Monday, July 11, 2011

Religion and mobile number portability (MNP)

India introduced the mobile number portability (MNP) option for mobile phone consumers in January, 2011. Ever since, 8.54 million customers have made use of this service till April, 2011. The convenience of changing one's network provider with an SMS and continuing with one's existing number is the attraction of MNP.

Till now many people have opted out of changing their network provider because they didn't want to change their numbers as that would mean informing their numerous contacts of the change and maybe even losing friends and associates in the process. Faced with a highly competitive environment, the government has still managed to bring about this landmark change in policy with the recommendations of TRAI (Telecom Regulatory Authority of India).

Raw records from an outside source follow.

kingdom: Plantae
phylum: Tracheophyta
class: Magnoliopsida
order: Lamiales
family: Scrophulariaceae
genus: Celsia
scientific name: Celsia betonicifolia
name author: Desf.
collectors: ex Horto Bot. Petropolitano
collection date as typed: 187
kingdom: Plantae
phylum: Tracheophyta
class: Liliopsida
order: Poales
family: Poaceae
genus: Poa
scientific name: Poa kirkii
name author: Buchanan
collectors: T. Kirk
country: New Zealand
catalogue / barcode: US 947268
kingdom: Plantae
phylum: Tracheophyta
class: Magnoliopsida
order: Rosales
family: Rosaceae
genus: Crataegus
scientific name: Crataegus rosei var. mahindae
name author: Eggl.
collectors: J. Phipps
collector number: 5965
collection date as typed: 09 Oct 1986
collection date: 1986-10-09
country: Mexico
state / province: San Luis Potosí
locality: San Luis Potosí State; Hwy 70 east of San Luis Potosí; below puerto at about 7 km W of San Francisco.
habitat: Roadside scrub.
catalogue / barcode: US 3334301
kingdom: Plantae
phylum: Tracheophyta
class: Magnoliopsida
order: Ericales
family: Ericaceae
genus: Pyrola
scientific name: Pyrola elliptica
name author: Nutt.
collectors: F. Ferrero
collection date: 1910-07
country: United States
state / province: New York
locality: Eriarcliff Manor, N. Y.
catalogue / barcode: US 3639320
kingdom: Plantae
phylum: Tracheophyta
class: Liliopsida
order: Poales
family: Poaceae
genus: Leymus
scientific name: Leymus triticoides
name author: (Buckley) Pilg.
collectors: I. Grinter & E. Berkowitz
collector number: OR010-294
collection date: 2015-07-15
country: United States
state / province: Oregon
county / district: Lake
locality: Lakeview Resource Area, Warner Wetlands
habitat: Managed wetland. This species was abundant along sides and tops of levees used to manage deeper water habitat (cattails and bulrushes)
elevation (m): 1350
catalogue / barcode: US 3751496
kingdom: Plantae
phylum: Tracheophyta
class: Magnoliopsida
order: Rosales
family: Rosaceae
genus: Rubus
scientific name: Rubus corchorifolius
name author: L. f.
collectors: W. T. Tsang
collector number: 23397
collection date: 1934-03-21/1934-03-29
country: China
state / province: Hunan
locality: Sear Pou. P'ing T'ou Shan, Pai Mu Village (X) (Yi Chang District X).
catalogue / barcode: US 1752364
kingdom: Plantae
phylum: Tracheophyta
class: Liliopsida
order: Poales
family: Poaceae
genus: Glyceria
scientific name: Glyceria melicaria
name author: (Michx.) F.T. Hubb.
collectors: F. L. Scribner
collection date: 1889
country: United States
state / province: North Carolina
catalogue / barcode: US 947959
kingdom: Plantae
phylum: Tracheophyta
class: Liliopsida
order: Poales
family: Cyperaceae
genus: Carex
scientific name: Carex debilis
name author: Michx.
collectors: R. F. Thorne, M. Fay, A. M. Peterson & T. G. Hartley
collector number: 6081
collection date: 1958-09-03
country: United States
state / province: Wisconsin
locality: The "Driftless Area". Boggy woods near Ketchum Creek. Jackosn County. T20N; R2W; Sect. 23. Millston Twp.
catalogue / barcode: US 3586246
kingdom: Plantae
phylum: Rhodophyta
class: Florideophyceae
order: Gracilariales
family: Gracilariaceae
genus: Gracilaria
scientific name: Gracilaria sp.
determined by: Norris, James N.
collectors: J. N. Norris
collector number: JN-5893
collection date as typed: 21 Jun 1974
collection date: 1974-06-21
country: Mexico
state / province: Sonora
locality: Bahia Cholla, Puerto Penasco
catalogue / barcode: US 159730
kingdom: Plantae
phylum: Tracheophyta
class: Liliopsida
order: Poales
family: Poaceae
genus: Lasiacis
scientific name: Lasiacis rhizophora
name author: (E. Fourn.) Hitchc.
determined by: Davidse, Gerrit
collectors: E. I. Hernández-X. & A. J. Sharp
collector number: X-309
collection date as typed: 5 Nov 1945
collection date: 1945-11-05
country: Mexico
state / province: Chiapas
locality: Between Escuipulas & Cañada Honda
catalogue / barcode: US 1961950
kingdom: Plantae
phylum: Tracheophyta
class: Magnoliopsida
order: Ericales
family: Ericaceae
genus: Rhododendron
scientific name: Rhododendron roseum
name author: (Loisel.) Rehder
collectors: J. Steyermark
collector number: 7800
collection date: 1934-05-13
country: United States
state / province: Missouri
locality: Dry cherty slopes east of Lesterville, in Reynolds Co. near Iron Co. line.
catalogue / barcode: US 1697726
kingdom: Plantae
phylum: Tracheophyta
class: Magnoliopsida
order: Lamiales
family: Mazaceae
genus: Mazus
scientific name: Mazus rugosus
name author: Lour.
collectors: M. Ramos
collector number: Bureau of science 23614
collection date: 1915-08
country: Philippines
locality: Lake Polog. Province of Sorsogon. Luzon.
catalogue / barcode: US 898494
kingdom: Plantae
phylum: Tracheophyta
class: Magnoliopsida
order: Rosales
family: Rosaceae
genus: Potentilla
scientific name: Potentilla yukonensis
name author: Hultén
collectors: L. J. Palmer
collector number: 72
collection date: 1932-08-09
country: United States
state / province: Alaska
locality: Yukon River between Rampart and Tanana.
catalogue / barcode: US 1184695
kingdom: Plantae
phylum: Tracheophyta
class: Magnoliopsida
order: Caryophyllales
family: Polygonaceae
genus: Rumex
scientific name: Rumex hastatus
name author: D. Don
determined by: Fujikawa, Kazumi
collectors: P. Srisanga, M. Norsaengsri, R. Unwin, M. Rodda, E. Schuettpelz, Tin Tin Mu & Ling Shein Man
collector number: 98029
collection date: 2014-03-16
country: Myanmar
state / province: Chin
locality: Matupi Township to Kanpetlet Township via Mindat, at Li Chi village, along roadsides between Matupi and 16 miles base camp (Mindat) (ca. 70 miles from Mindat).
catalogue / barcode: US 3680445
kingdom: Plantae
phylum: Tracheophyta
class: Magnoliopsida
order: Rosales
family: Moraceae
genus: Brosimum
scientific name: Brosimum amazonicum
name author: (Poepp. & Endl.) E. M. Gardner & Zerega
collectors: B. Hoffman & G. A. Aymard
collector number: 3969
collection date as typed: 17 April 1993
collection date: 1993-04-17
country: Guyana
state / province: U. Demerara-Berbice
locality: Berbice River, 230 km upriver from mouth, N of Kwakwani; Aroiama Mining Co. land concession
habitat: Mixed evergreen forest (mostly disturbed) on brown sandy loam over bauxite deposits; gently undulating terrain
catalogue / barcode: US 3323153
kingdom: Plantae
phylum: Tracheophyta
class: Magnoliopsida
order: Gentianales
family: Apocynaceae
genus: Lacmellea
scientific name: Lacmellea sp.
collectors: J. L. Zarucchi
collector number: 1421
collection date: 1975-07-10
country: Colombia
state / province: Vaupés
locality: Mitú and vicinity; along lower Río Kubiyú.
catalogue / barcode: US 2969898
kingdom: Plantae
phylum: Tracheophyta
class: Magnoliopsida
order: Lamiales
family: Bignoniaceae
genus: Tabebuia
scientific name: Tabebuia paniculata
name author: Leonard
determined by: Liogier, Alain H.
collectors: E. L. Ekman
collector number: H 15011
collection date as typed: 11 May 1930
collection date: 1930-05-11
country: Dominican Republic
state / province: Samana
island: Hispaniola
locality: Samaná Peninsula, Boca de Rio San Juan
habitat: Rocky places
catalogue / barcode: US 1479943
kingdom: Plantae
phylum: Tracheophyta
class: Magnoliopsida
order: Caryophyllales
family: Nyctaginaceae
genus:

Even as several service providers are sulking against the move, it has led to better services and an effort to please the consumer and prevent her/him from shifting loyalties.

One has to wonder whether religions can do the same? Many don't shift loyalties because they fear they could lose what they have and this includes family and friends. But if they could indeed shift, it could lead to a change in the percentage divisions of religions in India. This would maybe also bring about more sincerity, service and transperancy in the administration of various religions leading to satisfied followers.

A drastic change in society has seen technology leading to more egalitarian perspectives, whereas religion is leading to more authoritarian perspectives. It would thus help for us to think and practise that a religious conviction is based on the strong foundation of freedom and the freedom to choose.